**What the task asks**
Everything in the data that follows should be given again verbatim, except the images.

**Study material**
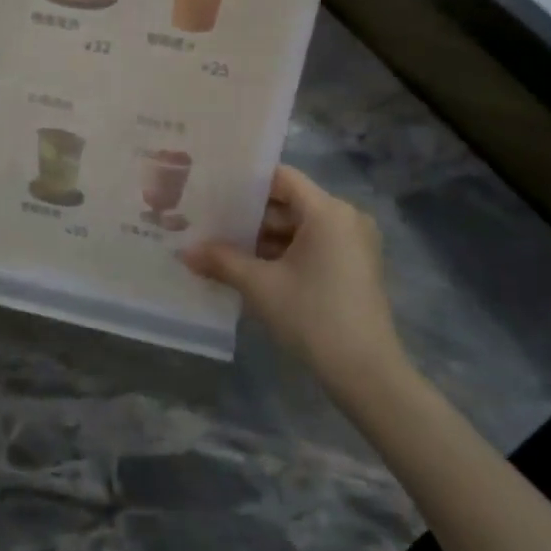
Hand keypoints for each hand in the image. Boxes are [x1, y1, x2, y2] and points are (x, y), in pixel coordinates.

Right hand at [182, 165, 408, 392]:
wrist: (367, 373)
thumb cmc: (313, 316)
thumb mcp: (260, 286)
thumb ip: (221, 261)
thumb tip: (184, 252)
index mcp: (327, 211)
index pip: (281, 178)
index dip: (246, 181)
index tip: (213, 189)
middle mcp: (346, 217)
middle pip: (290, 202)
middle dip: (251, 214)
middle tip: (210, 220)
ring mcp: (354, 243)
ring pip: (300, 226)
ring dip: (265, 237)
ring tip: (223, 245)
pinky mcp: (356, 266)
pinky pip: (314, 244)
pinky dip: (285, 251)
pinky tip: (252, 266)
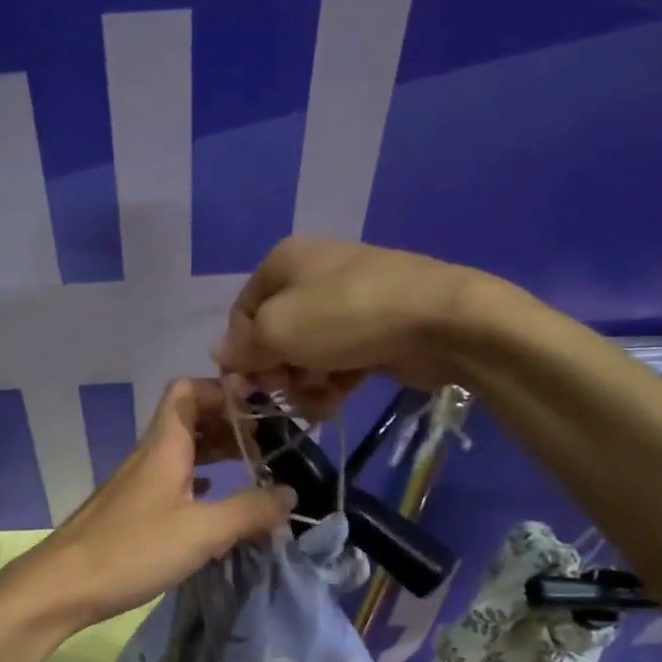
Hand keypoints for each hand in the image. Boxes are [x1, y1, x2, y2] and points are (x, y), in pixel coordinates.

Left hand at [10, 380, 294, 629]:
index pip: (189, 390)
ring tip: (252, 469)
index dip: (224, 390)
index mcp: (165, 445)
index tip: (261, 410)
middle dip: (229, 423)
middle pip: (190, 417)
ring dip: (216, 452)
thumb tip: (290, 494)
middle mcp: (151, 454)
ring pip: (182, 449)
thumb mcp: (201, 532)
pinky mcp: (133, 508)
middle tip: (267, 444)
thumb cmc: (133, 549)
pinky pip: (173, 477)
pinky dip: (200, 479)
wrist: (64, 585)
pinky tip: (216, 500)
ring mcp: (139, 481)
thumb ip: (249, 511)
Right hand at [213, 237, 483, 417]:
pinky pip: (338, 360)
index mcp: (283, 262)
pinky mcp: (374, 329)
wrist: (441, 320)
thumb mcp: (279, 329)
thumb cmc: (346, 316)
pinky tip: (339, 400)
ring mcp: (347, 302)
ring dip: (305, 383)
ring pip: (306, 353)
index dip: (241, 353)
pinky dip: (333, 382)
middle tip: (291, 390)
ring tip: (320, 399)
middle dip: (278, 370)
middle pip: (274, 335)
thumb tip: (220, 353)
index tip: (251, 386)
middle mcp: (312, 275)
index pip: (241, 313)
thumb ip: (243, 345)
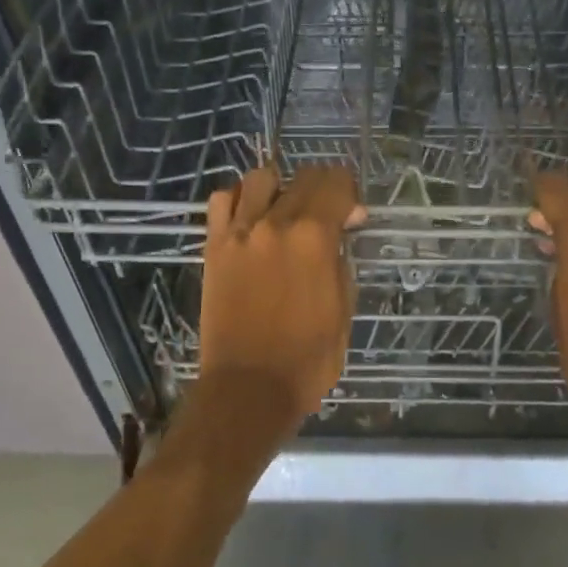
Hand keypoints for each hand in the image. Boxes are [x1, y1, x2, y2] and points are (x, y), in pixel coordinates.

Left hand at [196, 165, 364, 442]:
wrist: (248, 389)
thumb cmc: (308, 358)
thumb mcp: (343, 308)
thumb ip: (341, 261)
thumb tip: (339, 234)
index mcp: (314, 237)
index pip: (336, 185)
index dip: (350, 194)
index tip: (352, 217)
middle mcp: (275, 223)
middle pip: (303, 177)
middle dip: (322, 188)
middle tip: (326, 214)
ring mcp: (239, 232)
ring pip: (260, 178)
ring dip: (279, 188)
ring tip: (283, 212)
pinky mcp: (215, 247)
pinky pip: (222, 200)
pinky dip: (239, 199)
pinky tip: (250, 219)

**Answer for this exercise**
Hand keypoints for each hand in the image. Boxes are [x1, y1, x2, y2] and points are (x, y), in pixel coordinates.

Right hand at [182, 165, 408, 392]:
wrist: (367, 373)
thumb cmc: (313, 316)
thumb mcp: (260, 286)
thumb ip: (221, 261)
thumb tip: (184, 252)
index mcp: (327, 211)
index pip: (281, 178)
index dip: (246, 181)
index tip: (213, 189)
middle mcp: (346, 217)
middle pip: (290, 202)
middle dip: (251, 214)
middle tip: (210, 220)
ring mcp: (354, 243)
ring pip: (300, 226)
ring dip: (265, 237)
ring tip: (223, 245)
pinky mcp: (356, 266)
pinky pip: (314, 244)
pinky dip: (285, 251)
pinky tip: (252, 266)
Hand keypoints for each hand in the image. Boxes are [x1, y1, x2, y2] and points are (x, y), in pixel coordinates.

Left hand at [10, 380, 294, 629]:
index pip: (189, 390)
ring tip: (252, 469)
index dip: (224, 390)
index mcp: (165, 445)
index tip: (261, 410)
middle dip: (229, 423)
middle pip: (190, 417)
ring dip: (216, 452)
thumb tip: (290, 494)
middle mcp: (151, 454)
ring pip: (182, 449)
thumb mcp: (201, 532)
pinky mcp: (133, 508)
middle tip: (267, 444)
thumb cmc: (133, 549)
pinky pip: (173, 477)
pinky dip: (200, 479)
wrist: (64, 585)
pinky tip: (216, 500)
ring mcp: (139, 481)
thumb ip: (249, 511)
Right hand at [213, 237, 483, 417]:
pinky pip: (338, 360)
index mcp: (283, 262)
pinky mcp: (374, 329)
wrist: (441, 320)
thumb mcp: (279, 329)
thumb cmc: (346, 316)
pinky tip: (339, 400)
ring mcp: (347, 302)
ring dip: (305, 383)
ring pip: (306, 353)
index dip: (241, 353)
pinky dip: (333, 382)
middle tip: (291, 390)
ring tip: (320, 399)
middle dip: (278, 370)
middle pip: (274, 335)
thumb tip: (220, 353)
index tip: (251, 386)
middle mcp: (312, 275)
index pip: (241, 313)
thumb ip: (243, 345)
Hand keypoints for each hand in the image. Boxes are [x1, y1, x2, y2] and points are (x, y), in pixel coordinates.

Left hand at [196, 165, 364, 442]:
wrist: (248, 389)
thumb cmc: (308, 358)
thumb mcp: (343, 308)
thumb ip: (341, 261)
thumb tip: (339, 234)
index mcp: (314, 237)
index pip: (336, 185)
index dip: (350, 194)
index tip: (352, 217)
middle mcp: (275, 223)
middle pip: (303, 177)
middle dip: (322, 188)
middle tip: (326, 214)
ring mcp: (239, 232)
ring pip: (260, 178)
ring dip: (279, 188)
ring tip: (283, 212)
pinky mcp: (215, 247)
pinky pip: (222, 200)
pinky dip: (239, 199)
pinky tip: (250, 219)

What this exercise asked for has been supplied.